# Florida Man Swallowed by Sinkhole While in Bedroom



## Matt308 (Mar 1, 2013)

What a nightmare! Stephen King couldn't make this up.

Sinkhole sucks Florida man from his bedroom into the earth - U.S. News


----------



## mikewint (Mar 1, 2013)

Unbelievable Matt, what an epitaph "swallowed by the earth"


----------



## Matt308 (Mar 1, 2013)

You know you could make all kinds jokes from that headline, but imagine the horror of that! Literally falling into hell. Makes the hair on the back of my neck stand up.


----------



## mikewint (Mar 1, 2013)

Agreed, guesomely funny in one sense but the reality: peacefully asleep then falling into a black hole to be crushed and suffocated


----------



## Readie (Mar 1, 2013)

Must have a big hole if the average size of Americans is too be believed


----------



## Marcel (Mar 1, 2013)

I don't understand. It says it's a 20ft wide and 20 ft deep hole. In my calculation that's about 6 meter wide and 6 meters deep. While that is a big hole, I fail to understand how this guy can be missing in that hole and they cannot locate him.


----------



## mikewint (Mar 1, 2013)

it is not just a hole, sinkholes form when flowing underground water washes away the subsoil. Gradually the top layer thins out and collapses into a very large underground cavern. It is also seldom one collapse but a series of continous collapses much like an avalanche as the edges/rim is destabilized


----------



## Njaco (Mar 1, 2013)

> Cables from a television led down into the hole, but the TV set, along with a dresser, was nowhere to be seen.

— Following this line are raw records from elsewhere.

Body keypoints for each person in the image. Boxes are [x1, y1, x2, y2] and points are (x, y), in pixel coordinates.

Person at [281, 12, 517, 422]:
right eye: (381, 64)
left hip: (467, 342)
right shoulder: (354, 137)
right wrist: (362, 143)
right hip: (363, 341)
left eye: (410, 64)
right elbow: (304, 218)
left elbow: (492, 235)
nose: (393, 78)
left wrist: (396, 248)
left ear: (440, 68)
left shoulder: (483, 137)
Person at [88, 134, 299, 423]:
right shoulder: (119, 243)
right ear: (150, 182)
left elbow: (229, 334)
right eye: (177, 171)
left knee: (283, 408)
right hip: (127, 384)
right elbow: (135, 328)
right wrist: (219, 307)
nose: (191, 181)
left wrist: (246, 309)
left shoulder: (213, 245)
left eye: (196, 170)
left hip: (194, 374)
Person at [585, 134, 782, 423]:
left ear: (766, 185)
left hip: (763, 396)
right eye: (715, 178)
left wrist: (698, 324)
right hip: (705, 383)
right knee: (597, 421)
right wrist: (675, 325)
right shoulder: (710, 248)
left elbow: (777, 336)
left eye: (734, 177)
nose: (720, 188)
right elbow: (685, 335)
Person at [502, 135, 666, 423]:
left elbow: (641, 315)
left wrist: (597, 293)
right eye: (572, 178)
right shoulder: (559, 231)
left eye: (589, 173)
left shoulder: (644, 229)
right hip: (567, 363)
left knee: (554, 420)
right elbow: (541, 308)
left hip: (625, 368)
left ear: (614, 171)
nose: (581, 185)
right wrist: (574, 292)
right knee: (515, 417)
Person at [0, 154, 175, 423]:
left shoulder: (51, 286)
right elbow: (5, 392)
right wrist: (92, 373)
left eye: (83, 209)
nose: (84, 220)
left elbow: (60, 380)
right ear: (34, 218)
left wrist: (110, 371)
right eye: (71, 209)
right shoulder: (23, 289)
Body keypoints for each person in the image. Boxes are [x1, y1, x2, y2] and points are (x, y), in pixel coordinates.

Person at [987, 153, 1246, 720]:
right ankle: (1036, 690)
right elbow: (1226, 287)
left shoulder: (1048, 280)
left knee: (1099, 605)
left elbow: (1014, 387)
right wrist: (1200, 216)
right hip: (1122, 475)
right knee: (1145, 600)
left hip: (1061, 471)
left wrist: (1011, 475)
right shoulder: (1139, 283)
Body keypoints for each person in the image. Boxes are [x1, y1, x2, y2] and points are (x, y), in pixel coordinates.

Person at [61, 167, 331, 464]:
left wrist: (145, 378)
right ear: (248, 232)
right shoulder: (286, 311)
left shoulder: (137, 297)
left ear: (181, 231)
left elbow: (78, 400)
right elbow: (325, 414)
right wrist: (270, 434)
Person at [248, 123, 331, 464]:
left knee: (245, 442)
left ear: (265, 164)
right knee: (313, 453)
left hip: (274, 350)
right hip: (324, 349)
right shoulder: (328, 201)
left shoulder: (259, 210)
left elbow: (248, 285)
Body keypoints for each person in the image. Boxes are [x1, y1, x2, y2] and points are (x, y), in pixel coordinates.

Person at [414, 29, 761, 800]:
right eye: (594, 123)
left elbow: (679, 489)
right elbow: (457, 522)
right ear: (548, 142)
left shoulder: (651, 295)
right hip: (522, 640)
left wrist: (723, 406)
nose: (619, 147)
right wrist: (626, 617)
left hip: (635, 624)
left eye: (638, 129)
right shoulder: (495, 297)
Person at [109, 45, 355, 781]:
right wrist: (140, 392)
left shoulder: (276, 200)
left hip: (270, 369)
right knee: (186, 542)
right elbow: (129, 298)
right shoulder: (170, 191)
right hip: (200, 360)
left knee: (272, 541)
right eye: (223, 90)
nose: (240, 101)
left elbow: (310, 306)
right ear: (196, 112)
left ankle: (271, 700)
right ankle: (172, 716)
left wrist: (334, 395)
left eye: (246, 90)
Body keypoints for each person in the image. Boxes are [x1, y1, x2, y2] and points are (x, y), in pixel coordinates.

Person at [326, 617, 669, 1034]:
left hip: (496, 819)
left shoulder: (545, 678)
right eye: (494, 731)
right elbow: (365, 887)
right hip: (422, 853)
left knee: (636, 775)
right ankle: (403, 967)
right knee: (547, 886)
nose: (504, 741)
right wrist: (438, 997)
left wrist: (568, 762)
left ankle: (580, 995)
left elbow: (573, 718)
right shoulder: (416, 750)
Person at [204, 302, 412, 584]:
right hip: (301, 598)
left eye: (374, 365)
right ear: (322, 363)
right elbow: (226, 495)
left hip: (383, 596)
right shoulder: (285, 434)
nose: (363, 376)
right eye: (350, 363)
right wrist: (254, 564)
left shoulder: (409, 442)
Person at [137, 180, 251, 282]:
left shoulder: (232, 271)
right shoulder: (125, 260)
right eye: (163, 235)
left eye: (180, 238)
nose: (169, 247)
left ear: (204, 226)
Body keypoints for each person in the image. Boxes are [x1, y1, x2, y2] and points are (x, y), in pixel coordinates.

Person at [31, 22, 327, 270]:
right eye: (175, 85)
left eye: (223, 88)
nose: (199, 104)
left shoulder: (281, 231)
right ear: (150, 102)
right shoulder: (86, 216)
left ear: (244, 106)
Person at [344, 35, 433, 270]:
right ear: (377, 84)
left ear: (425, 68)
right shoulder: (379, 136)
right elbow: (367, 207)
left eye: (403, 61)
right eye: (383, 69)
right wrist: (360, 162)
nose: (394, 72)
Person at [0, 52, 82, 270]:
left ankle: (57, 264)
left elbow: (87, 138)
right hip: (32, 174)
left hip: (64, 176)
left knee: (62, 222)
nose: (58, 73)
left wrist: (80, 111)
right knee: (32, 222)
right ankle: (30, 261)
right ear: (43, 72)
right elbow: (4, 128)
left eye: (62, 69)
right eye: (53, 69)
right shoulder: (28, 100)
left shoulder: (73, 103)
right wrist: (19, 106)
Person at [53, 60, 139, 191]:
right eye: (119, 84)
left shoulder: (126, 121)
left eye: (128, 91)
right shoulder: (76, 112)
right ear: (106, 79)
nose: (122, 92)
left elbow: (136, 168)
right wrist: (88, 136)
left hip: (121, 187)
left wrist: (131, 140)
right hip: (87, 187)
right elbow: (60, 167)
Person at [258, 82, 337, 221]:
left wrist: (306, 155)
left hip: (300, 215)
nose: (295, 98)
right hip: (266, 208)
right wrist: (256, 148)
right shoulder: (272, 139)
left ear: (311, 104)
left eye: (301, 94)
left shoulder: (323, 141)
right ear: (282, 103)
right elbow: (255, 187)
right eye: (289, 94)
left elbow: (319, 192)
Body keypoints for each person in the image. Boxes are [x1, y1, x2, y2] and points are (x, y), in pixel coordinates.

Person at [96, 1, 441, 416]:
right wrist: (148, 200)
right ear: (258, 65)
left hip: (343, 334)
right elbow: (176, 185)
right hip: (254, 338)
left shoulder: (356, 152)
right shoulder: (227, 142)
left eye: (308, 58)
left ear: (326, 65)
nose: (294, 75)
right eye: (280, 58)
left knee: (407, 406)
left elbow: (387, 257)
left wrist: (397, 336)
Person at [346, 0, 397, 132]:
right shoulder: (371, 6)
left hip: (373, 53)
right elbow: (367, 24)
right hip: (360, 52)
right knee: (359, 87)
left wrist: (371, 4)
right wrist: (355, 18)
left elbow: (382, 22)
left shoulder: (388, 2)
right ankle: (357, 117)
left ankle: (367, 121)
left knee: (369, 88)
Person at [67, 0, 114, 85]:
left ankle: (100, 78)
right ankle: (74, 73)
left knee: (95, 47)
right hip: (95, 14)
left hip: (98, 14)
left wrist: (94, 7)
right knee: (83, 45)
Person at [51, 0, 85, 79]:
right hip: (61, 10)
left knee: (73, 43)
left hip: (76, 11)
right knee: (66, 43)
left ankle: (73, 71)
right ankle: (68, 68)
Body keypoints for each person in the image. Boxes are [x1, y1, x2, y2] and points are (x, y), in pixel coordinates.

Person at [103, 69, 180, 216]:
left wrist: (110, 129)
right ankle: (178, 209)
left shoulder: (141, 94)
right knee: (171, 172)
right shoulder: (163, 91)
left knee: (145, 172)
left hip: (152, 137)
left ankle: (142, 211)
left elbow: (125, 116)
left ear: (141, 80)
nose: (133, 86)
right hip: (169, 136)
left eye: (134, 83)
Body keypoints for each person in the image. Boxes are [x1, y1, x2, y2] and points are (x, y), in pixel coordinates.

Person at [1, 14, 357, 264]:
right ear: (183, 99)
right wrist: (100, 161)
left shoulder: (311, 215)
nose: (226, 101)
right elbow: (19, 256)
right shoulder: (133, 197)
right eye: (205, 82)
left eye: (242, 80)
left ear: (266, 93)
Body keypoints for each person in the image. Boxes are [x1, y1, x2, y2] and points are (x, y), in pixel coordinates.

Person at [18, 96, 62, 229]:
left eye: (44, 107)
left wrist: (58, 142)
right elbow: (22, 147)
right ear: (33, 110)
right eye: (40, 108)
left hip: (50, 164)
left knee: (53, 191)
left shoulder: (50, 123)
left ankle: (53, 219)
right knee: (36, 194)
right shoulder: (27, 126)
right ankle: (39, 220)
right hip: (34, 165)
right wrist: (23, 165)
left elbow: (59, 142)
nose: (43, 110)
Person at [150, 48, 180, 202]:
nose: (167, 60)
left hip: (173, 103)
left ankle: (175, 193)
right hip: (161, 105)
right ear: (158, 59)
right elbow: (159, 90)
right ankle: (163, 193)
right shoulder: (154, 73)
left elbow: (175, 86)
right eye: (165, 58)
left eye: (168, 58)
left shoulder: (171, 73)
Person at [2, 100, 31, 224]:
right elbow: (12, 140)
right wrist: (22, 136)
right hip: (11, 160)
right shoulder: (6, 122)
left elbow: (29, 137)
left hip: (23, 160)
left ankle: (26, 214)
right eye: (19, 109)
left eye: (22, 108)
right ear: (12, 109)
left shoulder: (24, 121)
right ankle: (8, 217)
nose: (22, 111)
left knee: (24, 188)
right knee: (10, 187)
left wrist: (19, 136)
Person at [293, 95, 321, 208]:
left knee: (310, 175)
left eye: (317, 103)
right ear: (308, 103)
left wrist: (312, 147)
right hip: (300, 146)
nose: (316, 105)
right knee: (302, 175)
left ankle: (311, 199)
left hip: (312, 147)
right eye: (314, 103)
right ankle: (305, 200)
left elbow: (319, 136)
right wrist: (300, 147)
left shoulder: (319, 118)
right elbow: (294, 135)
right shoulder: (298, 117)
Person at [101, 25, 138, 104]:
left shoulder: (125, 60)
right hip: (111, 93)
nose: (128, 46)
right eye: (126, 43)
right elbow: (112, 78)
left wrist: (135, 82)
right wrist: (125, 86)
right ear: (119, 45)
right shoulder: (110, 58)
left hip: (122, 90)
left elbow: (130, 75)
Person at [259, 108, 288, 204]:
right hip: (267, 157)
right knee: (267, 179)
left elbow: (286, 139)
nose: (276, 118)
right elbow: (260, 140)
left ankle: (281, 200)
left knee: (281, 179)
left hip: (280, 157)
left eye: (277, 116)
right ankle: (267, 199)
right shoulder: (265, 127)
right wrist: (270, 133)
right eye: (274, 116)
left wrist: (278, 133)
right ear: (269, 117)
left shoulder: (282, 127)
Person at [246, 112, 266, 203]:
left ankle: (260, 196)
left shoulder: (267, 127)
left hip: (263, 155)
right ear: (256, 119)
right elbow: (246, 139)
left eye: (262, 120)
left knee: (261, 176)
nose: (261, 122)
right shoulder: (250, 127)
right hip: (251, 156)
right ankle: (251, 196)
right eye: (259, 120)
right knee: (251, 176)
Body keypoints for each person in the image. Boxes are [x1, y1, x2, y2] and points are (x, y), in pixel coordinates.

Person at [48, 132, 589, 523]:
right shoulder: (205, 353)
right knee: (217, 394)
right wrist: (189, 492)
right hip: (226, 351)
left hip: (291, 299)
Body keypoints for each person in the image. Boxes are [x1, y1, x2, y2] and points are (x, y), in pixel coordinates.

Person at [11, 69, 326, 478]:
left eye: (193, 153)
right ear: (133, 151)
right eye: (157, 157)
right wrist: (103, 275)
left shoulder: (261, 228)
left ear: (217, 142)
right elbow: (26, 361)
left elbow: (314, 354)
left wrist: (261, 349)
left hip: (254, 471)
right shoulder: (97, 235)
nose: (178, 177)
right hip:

At least he didn't miss "Survivor"......................


----------



## Wayne Little (Mar 2, 2013)

On the news tonight...fricken unbelievable....


----------



## N4521U (Mar 2, 2013)

That's a bit of a worry eh?
By the photograph, it's not just the hole, it's all the crap that followed him in!!!!!!!


----------



## Lucky13 (Mar 2, 2013)

Imagine with all them old empty mines....


----------



## Matt308 (Mar 2, 2013)

They are now saying it is 30ft in diameter and over 100ft deep and expanding. An engineering firm working with the local fire department (for just these such instances) are using ground penetrating radar and believe the house will eventually be swallowed. Houses around this house have also been evacuated. Scary *hit man.


----------



## Marcel (Mar 2, 2013)

Thanks for the explanation Paul. 

30ft means 10 meter. Meaning that the house is in already I think? Scary indeed.


----------



## Matt308 (Mar 2, 2013)

Still standing as of this morning, but apparently it is but a shell. They have cordoned off the house about 100ft in radius from the center of the sinkhole.


----------



## Gnomey (Mar 2, 2013)

Scary sh*t. Must say I had a chuckle until I read he died though...


----------



## Matt308 (Mar 2, 2013)

Oh has that been determined? I know it is assumed, but didn't realize that there was an official statement. I thought they were waiting for Beelzebub to nail the proclamation on the upside down Jesus statue.


----------



## Gnomey (Mar 2, 2013)

Nothing definite other than the assumptions but I can't see that much hope for him, unless he found an air pocket.


----------



## Matt308 (Mar 2, 2013)

You got that right.


----------



## Njaco (Mar 2, 2013)

The Township engineer has no answer why the house is still standing. How does this 'engineer' still have his job?


----------



## Aaron Brooks Wolters (Mar 2, 2013)

Chris, it's not what you know, but who you know.


----------



## Matt308 (Mar 2, 2013)

I can understand the answer. Until the edges of the sinkhole exceed the footings of the house, you could lose all the flooring the whole house and likely not have it collapse with no live load on the inside bearing surfaces. Kinda like a dome supported at the edges and the loads bearing on the upper structure. No internal live loads and it is a static load bearing standoff.


----------



## meatloaf109 (Mar 3, 2013)

Florida is one big sandbox. What isn't sandstone is swamp. About 10 years ago I moved a family out of a house that had cracked down the middle because the ground under half of it was giving way. Multi-million dollar place, mind you. Just outside of Ft. Lauderdale. I have always called that place "god's waiting room". They will keep building and pumping ground water out until the entire state collapses.


----------